#### Task to carry out
Pick up the account of the 1985–86 Quebec Nordiques season below and carry it on from its final sentence.

#### Extract to read

◇ ◇ ◇ ◇ ◇

The 1985–86 Quebec Nordiques season was the Nordiques seventh season in the National Hockey League. The Nordiques, led by their new captain Peter Stastny, captured their first division title since the 1976–77 season but were swept of the first round of the playoffs by the Hartford Whalers.

Offseason
The Nordiques had a pretty quiet off-season, with the only trade during the summer was acquiring John Anderson from the Toronto Maple Leafs for Brad Maxwell.  Anderson was second in Leafs scoring with 32 goals and 63 points in 1984–85.  Quebec also made a trade late in the pre-season, as the Nordiques acquired Gilbert Delorme from the St. Louis Blues for Bruce Bell.  Delorme, a stay-at-home defenseman, had two goals and 14 points in 74 games with the Blues.

The Nordiques signed free agent Tony Currie from the Edmonton Oilers, while they lost Blake Wesley, who signed with the Toronto Maple Leafs.

Regular season
The Nordiques started the season with a seven-game winning streak, however, the club fell into a slump, and had a 3-10-1 record in their next fourteen games to fall to 10-10-1.  Quebec returned to their winning ways, going unbeaten in their next eight games, and found themselves battling with the Boston Bruins and Montreal Canadiens for first place in the Adams Division.  The Nordiques fell into another slump, losing five of their next six games, however, the team then won seven in a row to improve to 25-15-2, and had a narrow two point lead over the Canadiens for first in the division.  The Nordiques and Canadiens would continue to battle for the division title for the remainder of the season, and it was the Nordiques, who finished the year 43-31-6, earning 92 points, who came out of top to win the Adams Division for the first time in team history.

◇ ◇ ◇ ◇ ◇

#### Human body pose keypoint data
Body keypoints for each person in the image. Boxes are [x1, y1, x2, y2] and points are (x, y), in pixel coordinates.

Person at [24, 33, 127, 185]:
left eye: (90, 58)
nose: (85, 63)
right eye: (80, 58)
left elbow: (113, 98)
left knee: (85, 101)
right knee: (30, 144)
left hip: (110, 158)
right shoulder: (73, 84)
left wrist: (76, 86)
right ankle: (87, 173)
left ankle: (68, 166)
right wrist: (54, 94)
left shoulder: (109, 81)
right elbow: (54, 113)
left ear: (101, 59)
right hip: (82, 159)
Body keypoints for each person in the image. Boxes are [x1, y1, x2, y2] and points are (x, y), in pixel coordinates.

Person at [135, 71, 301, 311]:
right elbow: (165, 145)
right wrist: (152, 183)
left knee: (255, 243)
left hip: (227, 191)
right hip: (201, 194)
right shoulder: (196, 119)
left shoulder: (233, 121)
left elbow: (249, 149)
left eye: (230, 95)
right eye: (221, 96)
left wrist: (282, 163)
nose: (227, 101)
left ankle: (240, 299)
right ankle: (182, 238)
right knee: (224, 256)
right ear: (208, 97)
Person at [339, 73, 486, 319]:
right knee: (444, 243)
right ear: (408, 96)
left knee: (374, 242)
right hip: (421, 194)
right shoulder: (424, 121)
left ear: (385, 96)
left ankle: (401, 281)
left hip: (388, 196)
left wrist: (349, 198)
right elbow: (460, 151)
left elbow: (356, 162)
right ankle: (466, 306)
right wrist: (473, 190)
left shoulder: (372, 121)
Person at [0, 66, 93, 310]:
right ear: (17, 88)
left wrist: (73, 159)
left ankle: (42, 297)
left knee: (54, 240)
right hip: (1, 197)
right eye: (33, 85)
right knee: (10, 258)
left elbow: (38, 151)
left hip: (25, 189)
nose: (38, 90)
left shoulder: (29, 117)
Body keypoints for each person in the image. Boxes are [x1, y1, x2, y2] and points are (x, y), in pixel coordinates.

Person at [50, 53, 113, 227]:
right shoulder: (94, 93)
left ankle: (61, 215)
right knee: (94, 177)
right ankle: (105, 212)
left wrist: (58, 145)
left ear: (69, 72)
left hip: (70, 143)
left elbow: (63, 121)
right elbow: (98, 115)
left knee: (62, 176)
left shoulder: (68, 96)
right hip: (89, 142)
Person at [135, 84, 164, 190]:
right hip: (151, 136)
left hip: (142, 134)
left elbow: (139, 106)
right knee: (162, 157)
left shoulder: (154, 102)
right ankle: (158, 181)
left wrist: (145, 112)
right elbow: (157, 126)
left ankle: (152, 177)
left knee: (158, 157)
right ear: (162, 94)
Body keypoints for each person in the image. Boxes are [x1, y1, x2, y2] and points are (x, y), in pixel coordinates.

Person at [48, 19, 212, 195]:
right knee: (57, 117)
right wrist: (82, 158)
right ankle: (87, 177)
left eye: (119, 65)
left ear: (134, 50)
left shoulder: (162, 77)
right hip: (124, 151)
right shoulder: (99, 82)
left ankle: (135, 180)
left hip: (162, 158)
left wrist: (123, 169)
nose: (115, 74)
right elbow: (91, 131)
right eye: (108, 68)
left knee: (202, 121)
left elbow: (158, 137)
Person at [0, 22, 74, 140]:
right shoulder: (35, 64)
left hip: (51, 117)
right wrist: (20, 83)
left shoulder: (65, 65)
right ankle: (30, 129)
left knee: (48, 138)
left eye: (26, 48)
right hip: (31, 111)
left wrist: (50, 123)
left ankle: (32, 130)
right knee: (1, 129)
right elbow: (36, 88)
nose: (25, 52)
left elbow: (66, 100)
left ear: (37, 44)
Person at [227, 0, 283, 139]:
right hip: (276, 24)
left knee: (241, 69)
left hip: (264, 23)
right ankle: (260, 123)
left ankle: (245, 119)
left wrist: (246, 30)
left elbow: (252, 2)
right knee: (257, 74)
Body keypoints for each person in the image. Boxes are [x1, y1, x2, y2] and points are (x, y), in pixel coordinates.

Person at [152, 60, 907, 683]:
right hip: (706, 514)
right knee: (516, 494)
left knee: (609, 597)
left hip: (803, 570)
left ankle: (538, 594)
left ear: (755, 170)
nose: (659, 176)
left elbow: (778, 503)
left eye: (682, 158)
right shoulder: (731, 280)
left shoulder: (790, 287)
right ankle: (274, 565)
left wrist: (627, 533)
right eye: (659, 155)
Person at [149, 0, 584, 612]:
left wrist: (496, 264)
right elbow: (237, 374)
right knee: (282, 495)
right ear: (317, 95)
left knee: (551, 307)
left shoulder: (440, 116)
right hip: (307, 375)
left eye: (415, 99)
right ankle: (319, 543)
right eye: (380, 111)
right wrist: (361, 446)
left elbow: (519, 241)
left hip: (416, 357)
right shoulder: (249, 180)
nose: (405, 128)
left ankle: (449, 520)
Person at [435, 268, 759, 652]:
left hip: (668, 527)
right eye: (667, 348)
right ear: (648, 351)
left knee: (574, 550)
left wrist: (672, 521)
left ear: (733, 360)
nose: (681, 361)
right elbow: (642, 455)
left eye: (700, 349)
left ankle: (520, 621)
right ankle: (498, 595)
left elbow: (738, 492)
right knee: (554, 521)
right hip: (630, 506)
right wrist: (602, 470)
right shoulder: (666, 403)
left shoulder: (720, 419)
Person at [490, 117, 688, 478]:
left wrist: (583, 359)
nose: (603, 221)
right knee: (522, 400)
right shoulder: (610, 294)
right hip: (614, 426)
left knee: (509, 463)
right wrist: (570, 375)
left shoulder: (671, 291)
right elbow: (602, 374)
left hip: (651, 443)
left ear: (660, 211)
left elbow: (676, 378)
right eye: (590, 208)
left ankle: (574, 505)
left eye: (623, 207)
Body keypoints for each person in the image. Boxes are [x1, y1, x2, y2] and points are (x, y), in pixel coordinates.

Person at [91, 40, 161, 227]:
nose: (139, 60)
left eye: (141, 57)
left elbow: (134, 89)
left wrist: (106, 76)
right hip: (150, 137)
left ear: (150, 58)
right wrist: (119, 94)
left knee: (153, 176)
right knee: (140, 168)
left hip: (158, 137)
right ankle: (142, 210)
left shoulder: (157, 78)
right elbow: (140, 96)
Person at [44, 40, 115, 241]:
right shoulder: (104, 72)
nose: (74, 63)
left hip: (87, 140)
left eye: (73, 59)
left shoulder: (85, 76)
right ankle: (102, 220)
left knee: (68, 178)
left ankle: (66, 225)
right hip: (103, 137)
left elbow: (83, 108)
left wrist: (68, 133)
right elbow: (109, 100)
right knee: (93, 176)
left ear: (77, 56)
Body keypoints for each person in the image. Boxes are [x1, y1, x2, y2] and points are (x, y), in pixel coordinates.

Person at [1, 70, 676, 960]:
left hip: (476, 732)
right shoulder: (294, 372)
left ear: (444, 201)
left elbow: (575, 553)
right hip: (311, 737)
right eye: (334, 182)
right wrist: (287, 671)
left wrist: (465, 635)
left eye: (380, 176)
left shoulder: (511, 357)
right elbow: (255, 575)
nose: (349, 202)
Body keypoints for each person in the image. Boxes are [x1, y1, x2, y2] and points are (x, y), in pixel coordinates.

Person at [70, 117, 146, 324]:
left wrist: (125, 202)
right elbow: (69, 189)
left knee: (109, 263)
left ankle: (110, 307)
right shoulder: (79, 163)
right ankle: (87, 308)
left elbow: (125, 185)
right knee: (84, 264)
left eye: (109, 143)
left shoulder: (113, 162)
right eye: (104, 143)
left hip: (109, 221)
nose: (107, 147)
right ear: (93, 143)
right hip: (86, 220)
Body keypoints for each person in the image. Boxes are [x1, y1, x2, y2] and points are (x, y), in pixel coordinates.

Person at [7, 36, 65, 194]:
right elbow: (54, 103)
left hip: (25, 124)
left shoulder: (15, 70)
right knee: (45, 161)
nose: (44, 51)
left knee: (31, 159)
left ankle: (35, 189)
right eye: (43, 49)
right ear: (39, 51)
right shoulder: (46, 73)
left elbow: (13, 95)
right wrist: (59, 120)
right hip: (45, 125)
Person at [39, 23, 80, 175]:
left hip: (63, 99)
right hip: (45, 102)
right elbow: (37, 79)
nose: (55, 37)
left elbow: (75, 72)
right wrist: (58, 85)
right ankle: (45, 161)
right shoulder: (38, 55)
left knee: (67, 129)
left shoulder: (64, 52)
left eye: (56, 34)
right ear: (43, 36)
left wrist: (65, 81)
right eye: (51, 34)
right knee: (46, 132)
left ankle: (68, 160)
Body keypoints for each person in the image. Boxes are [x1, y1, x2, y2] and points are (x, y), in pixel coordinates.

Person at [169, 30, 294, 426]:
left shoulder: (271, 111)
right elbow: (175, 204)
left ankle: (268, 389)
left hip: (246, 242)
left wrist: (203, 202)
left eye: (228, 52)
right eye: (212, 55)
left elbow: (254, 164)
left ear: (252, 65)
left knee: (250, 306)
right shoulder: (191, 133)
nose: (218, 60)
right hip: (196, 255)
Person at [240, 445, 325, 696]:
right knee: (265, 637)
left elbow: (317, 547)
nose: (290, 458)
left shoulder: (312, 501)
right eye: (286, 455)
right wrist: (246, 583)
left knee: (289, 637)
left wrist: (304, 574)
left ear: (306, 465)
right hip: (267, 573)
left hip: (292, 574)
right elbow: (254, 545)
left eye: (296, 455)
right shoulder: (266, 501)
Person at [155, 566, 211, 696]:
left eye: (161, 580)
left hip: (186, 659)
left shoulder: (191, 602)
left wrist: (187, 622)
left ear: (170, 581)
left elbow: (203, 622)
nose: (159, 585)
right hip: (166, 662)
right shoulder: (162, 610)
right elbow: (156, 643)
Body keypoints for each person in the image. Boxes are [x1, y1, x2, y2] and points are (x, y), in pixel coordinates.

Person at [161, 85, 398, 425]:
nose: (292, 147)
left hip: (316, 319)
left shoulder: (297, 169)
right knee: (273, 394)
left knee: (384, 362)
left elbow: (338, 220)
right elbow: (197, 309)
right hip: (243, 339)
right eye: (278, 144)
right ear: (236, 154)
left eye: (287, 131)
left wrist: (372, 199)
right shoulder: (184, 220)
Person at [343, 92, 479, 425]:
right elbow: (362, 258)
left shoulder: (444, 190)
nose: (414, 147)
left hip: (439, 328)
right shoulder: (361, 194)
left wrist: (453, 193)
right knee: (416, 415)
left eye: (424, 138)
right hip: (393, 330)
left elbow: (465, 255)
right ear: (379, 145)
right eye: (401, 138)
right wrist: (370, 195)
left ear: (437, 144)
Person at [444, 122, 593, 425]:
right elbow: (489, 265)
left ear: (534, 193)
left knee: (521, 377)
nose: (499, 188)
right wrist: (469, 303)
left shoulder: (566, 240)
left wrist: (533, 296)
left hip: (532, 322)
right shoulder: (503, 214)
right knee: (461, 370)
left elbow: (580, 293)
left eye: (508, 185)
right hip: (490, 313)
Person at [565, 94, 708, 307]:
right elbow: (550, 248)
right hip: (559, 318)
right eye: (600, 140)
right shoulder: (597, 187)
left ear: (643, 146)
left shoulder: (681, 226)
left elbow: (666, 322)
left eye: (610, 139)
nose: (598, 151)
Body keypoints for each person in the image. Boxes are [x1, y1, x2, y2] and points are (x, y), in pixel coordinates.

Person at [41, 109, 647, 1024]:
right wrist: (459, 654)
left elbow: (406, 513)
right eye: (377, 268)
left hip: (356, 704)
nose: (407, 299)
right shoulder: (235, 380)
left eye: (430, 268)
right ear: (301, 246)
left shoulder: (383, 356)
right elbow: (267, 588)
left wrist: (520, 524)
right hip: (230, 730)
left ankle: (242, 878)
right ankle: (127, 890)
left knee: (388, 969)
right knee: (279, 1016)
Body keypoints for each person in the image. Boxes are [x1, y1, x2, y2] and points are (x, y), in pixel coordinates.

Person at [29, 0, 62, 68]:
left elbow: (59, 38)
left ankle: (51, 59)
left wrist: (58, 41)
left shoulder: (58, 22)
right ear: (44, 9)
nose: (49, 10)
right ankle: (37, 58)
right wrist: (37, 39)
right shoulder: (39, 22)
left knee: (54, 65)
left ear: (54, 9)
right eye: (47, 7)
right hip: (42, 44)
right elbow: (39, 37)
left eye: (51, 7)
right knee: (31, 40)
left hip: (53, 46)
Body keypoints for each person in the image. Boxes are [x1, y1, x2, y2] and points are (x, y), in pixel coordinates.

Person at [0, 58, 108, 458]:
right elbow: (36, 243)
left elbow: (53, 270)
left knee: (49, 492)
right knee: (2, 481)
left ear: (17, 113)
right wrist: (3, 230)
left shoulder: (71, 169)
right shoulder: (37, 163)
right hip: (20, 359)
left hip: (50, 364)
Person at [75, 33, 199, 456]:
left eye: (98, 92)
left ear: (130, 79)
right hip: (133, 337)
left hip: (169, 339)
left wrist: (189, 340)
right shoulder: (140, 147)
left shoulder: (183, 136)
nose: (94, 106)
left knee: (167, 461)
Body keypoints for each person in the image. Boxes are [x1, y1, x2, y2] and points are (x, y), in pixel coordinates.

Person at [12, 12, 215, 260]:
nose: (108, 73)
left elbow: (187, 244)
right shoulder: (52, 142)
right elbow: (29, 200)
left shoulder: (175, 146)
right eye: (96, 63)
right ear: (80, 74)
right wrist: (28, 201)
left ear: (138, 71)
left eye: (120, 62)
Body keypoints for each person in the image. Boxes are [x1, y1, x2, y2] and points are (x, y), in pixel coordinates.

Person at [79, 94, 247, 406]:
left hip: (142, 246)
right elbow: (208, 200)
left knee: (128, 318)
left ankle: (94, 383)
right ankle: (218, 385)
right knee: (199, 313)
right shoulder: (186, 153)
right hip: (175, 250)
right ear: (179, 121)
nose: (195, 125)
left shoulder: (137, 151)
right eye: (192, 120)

◇ ◇ ◇ ◇ ◇

#### Result of this exercise
Offensively, Quebec was led by Peter Stastny, who led the club with 122 points, as he scored 41 goals and added 81 assists, to finish sixth in NHL scoring.  Stastny also became the Nordiques captain in November, when the club traded away former captain Mario Marois to the Winnipeg Jets.  Michel Goulet had his fourth consecutive 50+ goal season, as he finished in fifth in the league with 53 goals.  Goulet added 51 assists to earn 104 points, breaking the 100 point barrier for the third time in four seasons.  Anton Stastny had a solid season, scoring 31 goals and 74 points, while Dale Hunter earned 28 goals and 70 points, along with a club high 265 penalty minutes.

On defense, the Nordiques were led by Robert Picard, who earned 34 points in 48 games with Quebec after being acquired in the Mario Marois trade.  Twenty-one-year-old David Shaw, in his first full NHL season, had seven goals and 26 points.

In goal, Clint Malarchuk emerged as the starter, as he won 26 games, a 3.21 GAA, and four shutouts, all team highs, in his first full NHL season.

Final standings

Schedule and results

Playoffs
The Nordiques opened the 1986 Stanley Cup playoffs with a best of five Adams Division semi-final series against the Hartford Whalers.  Despite finishing the season with a 40-36-4 record, earning 84 points, the Whalers finished in fourth place in the Adams Division.  The series opened with two games at Le Colisée, however, the Whalers stunned the Nordiques with a 3-2 overtime victory to win the first game.  Hartford then took a 2-0 series lead, as they easily defeated the favoured Nordiques 4-1 in the second game.  The series moved to the Hartford Civic Center for the third game.  The Whalers continued to dominate in the third game, destroying Quebec 9-4, to sweep the first place Nordiques out of the post-season.

Hartford Whalers 3, Quebec Nordiques 0

Player statistics

Awards and records
 First NHL All-Star team: Michel Goulet

Transactions
The Nordiques were involved in the following transactions during the 1985–86 season.

Trades

Free agents

Draft picks
Quebec's draft picks from the 1985 NHL Entry Draft which was held at the Metro Toronto Convention Centre in Toronto, Ontario.

Farm teams 
 Fredericton Express (American Hockey League)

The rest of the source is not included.